Fairytale Endings: Movies Are Programming My Daughter

Posted by Delaine - January 26, 2009 - Parenting, Single Moms, Social Barriers & Change - No Comments


My 4-year-old daughter grabbed my cheeks and put her face up to mine.  I was about to give her a quick kiss when she ordered:” NO mom.  You turn your head that way.”  Her hands were still on my cheeks.  Shocked, I sat there wide-eyed as she planted a VERY long kiss on my lips.  Finally she pulled away and giggled: “You’re the princess, I’m the prince and since we kissed, we live happily ever after.”  And she skipped out of the room.

It was just child’s play, right?  Princess play is supposedly normal and condoned in girls.  Nonetheless, that episode six months left me feeling uneasy: Was it just imaginary play?  Or were beliefs being instilled in my daughter about love, men, and her ultimate goal in life?

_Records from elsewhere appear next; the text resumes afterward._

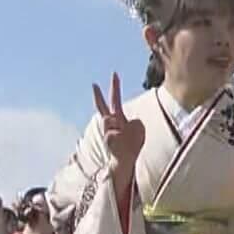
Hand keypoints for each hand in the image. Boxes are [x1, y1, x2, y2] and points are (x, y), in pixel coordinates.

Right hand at [91, 74, 145, 189]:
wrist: (127, 159)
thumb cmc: (133, 143)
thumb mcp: (140, 129)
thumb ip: (136, 122)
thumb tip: (128, 123)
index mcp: (118, 117)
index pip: (115, 99)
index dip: (115, 87)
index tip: (114, 73)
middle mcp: (111, 122)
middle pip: (102, 107)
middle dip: (98, 95)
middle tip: (93, 83)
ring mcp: (108, 130)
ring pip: (107, 119)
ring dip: (117, 125)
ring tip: (122, 135)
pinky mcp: (108, 138)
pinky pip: (114, 133)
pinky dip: (120, 137)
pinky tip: (121, 143)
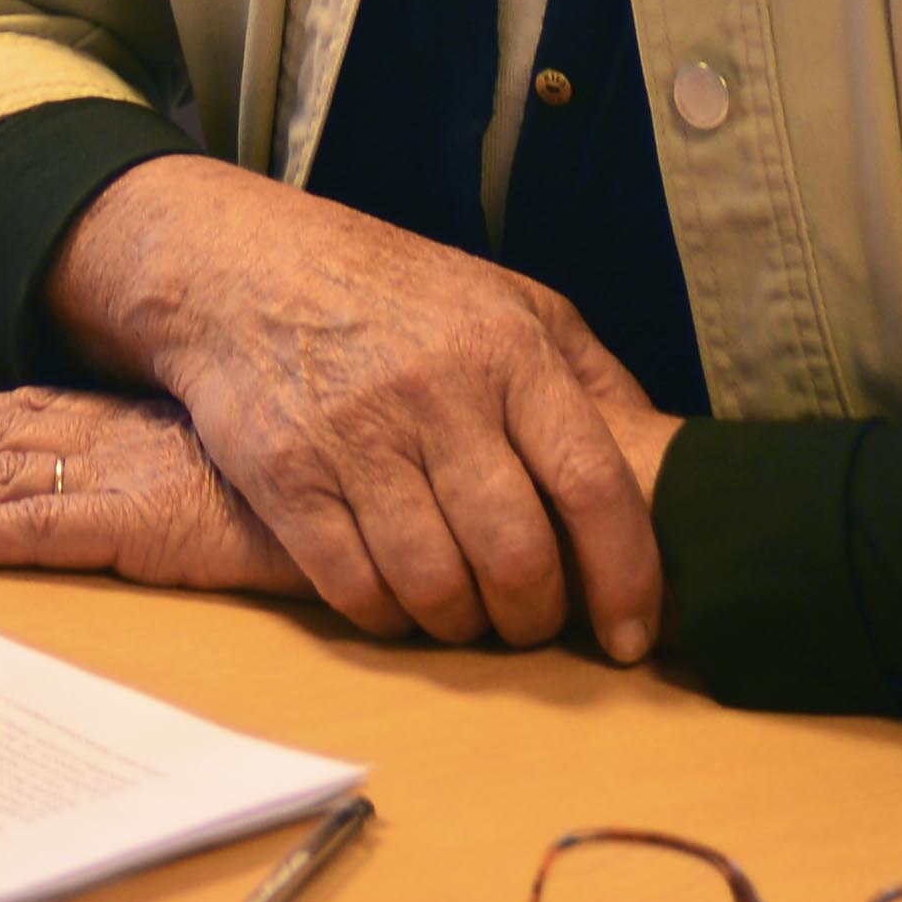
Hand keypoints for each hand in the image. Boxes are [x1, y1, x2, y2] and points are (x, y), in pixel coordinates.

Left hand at [0, 388, 314, 598]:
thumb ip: (194, 458)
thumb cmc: (315, 473)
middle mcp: (103, 438)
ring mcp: (111, 477)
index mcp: (128, 421)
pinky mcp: (126, 524)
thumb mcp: (239, 455)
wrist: (373, 483)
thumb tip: (174, 471)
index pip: (13, 416)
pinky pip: (23, 532)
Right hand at [36, 159, 670, 661]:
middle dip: (533, 619)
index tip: (632, 635)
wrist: (238, 265)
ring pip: (436, 587)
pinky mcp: (285, 475)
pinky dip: (387, 617)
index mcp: (508, 348)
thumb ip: (587, 376)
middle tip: (526, 622)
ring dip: (459, 625)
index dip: (625, 576)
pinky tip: (394, 598)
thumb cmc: (391, 292)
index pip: (592, 485)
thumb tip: (663, 462)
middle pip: (516, 557)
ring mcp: (355, 434)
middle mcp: (437, 390)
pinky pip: (354, 590)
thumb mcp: (506, 298)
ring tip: (460, 611)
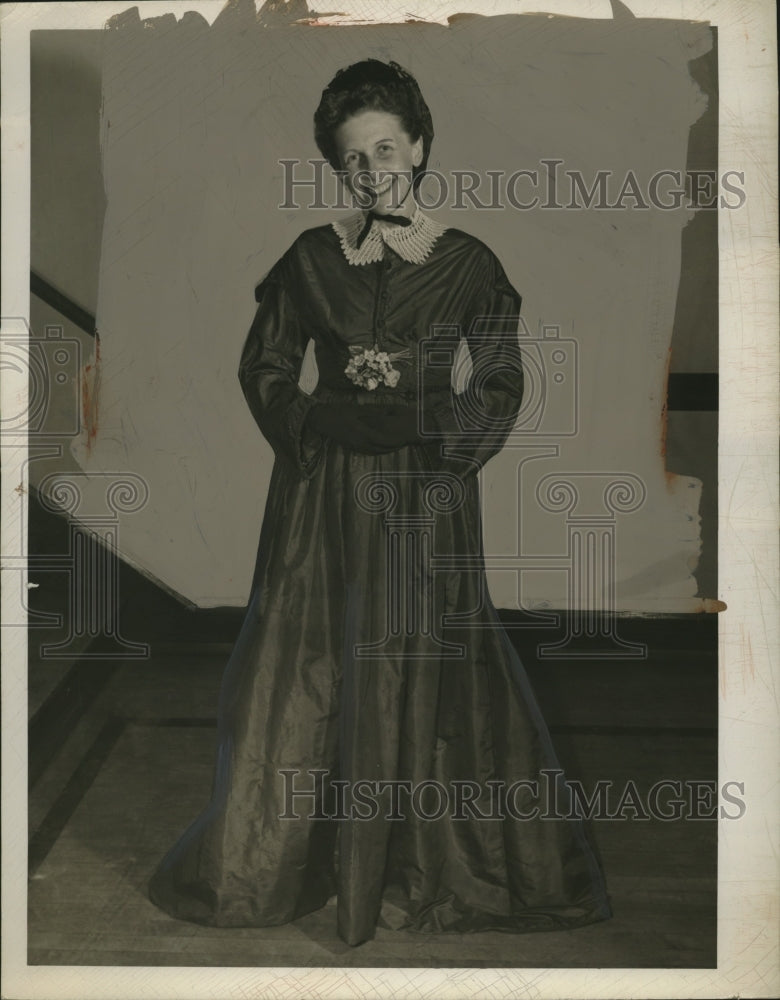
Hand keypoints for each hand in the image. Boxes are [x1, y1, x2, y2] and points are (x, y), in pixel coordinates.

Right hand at [306, 402, 422, 453]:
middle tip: (405, 443)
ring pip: (375, 452)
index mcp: (361, 432)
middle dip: (393, 447)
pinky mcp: (352, 447)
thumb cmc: (339, 412)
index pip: (382, 440)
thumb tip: (388, 412)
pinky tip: (383, 449)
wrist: (322, 420)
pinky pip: (368, 452)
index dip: (394, 441)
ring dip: (387, 450)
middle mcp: (359, 442)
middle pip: (380, 448)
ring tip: (397, 446)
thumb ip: (373, 412)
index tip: (403, 438)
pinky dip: (378, 451)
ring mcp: (355, 446)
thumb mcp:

I’ve since payed way more attention to the princess-themed movies she watches.  Undoubtedly, many of them contain wonderful themes around virtues such as kindness, trust, empathy and compassion.  But time and time and TIME AGAIN, the stories end with a kiss…with a man…with the dream of happily ever after.  As if falling in love with and marrying a man is the ‘final destination.’  And this past weekend, as my daughter and I watched the fairytale ending of the movie, Enchanted,  I looked over at her – and felt sick to my stomach.  Her eyes were all glassed over.  She was glowing.  And I thought, “Jesus, she’s really believing in all this!”

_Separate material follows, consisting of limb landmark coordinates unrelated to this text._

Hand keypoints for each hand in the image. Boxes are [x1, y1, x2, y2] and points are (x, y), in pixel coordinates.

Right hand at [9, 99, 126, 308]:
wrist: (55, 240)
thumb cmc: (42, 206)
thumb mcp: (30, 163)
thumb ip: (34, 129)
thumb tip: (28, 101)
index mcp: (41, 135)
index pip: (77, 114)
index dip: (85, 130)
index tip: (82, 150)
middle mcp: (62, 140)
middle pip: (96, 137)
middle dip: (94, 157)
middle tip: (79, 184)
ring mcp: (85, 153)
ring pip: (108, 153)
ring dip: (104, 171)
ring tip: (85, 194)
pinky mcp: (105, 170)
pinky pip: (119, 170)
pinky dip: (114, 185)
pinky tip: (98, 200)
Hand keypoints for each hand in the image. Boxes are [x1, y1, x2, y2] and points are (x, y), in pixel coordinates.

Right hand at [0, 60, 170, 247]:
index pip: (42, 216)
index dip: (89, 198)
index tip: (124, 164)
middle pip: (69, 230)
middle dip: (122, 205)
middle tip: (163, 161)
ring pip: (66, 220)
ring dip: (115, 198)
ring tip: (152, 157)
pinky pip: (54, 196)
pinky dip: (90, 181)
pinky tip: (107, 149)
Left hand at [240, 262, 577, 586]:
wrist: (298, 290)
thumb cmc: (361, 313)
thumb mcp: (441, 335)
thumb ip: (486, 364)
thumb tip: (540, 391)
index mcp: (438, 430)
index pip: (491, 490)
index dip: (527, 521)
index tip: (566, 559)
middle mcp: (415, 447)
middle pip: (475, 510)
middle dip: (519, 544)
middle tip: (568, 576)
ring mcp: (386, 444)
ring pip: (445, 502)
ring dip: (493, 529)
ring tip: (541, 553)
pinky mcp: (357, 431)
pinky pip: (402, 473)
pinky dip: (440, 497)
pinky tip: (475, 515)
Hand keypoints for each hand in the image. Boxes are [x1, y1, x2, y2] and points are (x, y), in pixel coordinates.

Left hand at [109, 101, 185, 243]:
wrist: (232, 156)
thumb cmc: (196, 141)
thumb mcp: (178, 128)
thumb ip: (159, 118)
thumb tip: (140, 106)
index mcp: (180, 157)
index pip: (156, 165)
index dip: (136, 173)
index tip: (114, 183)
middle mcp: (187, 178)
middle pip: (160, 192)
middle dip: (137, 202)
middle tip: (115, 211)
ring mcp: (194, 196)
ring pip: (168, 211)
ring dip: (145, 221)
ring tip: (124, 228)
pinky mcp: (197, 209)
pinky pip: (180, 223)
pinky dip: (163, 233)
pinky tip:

Perhaps you think I’m overreacting or I’m insinuating my skepticism in true love onto her because I’ve divorced.  And on some level, both statements might be true.  But part of my journey thus far this year has been to take a hard look at what ‘love’ means to me, where those beliefs came from, and whether they’ve truly served me or kept my head in the clouds.

Realistically, if an impressionable child repeatedly receives the same message about anything, she will start to believe it.  Or at least, identify it as something ‘important.’  Her tenderly young subconscious mind is wide open for programming, and feelings and experiences stick.

So I’ve decided to curtail the number of princess movies she watches.  Same with the princess books I read to her.  And just as I already tell my daughter EVERY DAY how incredible women’s body’s are, how lucky we are to have vaginas, and how our brains and hearts are just as important as our bodies, I’m getting real about ‘fairytale endings’ too.  It’s not that I don’t want her to believe in love – I would never deny her that.  But I told her just this morning, “You know honey, some people never even get married…”  And yesterday I said, “Love is a wonderful thing for two people to share.  But it doesn’t mean they’ll stay together forever and life will be perfect.”

Am I popping her bubble?  Destroying the bounty of a child’s heart-felt dreams?  I don’t think so.  I think it’s called reality.  And I’d rather be the one who deflates her bubble than a man.